Ihr Bart soll auch dem homoerotischen Archetypen des Jünglings entgegenwirken und sie so schützen. Dennoch wollen die Taliban ihr Weltbild anders als der IS nicht verbreiten und gelten als eher örtliches Phänomen.

Eine Geschichte vom Siegen

Die Vertreibung der Amerikaner aus Afghanistan hat Sympathien bei vielen anti-kolonialistisch eingestellten Staaten hervorgerufen und die Taliban werden von ihnen wie eine Art moderner Robin Hood behandelt. Ob sie jedoch auch in Zukunft ihr Ansehen behalten, hängt sicher stark von der Fähigkeit ab, ein sicheres und stabiles Land ohne Brutalität zu regieren. Anders werden sie dem afghanischen Volk wohl keine ökonomische Perspektive und Wohlstand bieten können.

Einer der führenden Köpfe der Taliban und Sohn des früheren Warlords Siradschuddin Haqqani beherrscht Englisch fließend, andere kommen eher aus ärmeren und ländlichen Regionen, und haben eher wenig Bildung genossen. Denn eigentlich sind Taliban Studenten von Religionsschulen und lehren eine eher einfache islamische Ideologie.

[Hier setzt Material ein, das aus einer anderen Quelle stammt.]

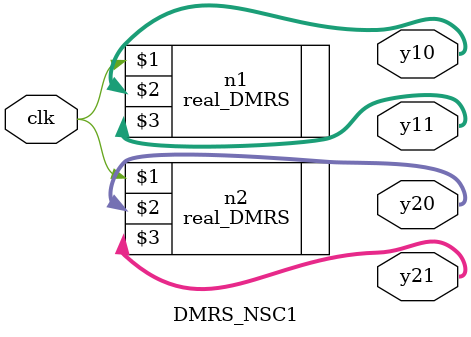
<source format=v>
`timescale 1ns / 1ps
module DMRS_NSC1(clk,y10,y11,y20,y21
    );
	 parameter cos_45=0.707;
	 input clk;
	 output wire [31:0]y10,y11,y20,y21;
	 real_DMRS n1(clk,y10,y11);
	 real_DMRS n2(clk,y20,y21);
	 integer i=0,j=0;
	 always @(posedge clk)
	  begin
	  j=j+1;
	   if(j>17)
		 begin
		    if(i<10240)
			   begin
				 $display("ru(%d)= %b + j %b",i,y10,y20);
				 i=i+1;
				end
			  else if(i>=10240 && i<20480)begin
				  $display("ru(%d)= %b + j %b",i,y11,y21);
				  i=i+1;
				  end
				else begin
				  i=0;
				  j=0;
				 end
				   
			  end
	  end
	 
endmodule

</source>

Viele der Stammesleute stammen aus pakistanischen Flüchtlingslagern, aber auch hier ist die Sharia Gesetz: Alle Rechte werden auch dementsprechend ausgelegt und darunter haben vor allem Frauen zu leiden.

Fazit zur Kultur der Taliban in TV und Kino

Auch wenn laut Weidler ab und zu Fotos von Taliban auf Karussellen oder Rummelplätzen zu sehen sind, muss sich erst noch herausstellen, ob es nur übermütige Momentaufnahmen der Stunde nach dem Sieg sind, oder der tatsächliche Versuch, eine zivile Kultur aufrechtzuerhalten. Bevor jedoch wirklich internationale Gelder fließen, wird sich strukturell wohl wenig ändern.

Das hängt von nicht zuletzt von der Anerkennung der neuen Regierung durch die USA ab. Auch, falls dies der Fall wäre, kann niemand Garantieren, dass die Taliban Frauen mit in ihre gesellschaftliche Mitte aufnehmen und ihnen die gleichen Rechte wie Männern garantieren.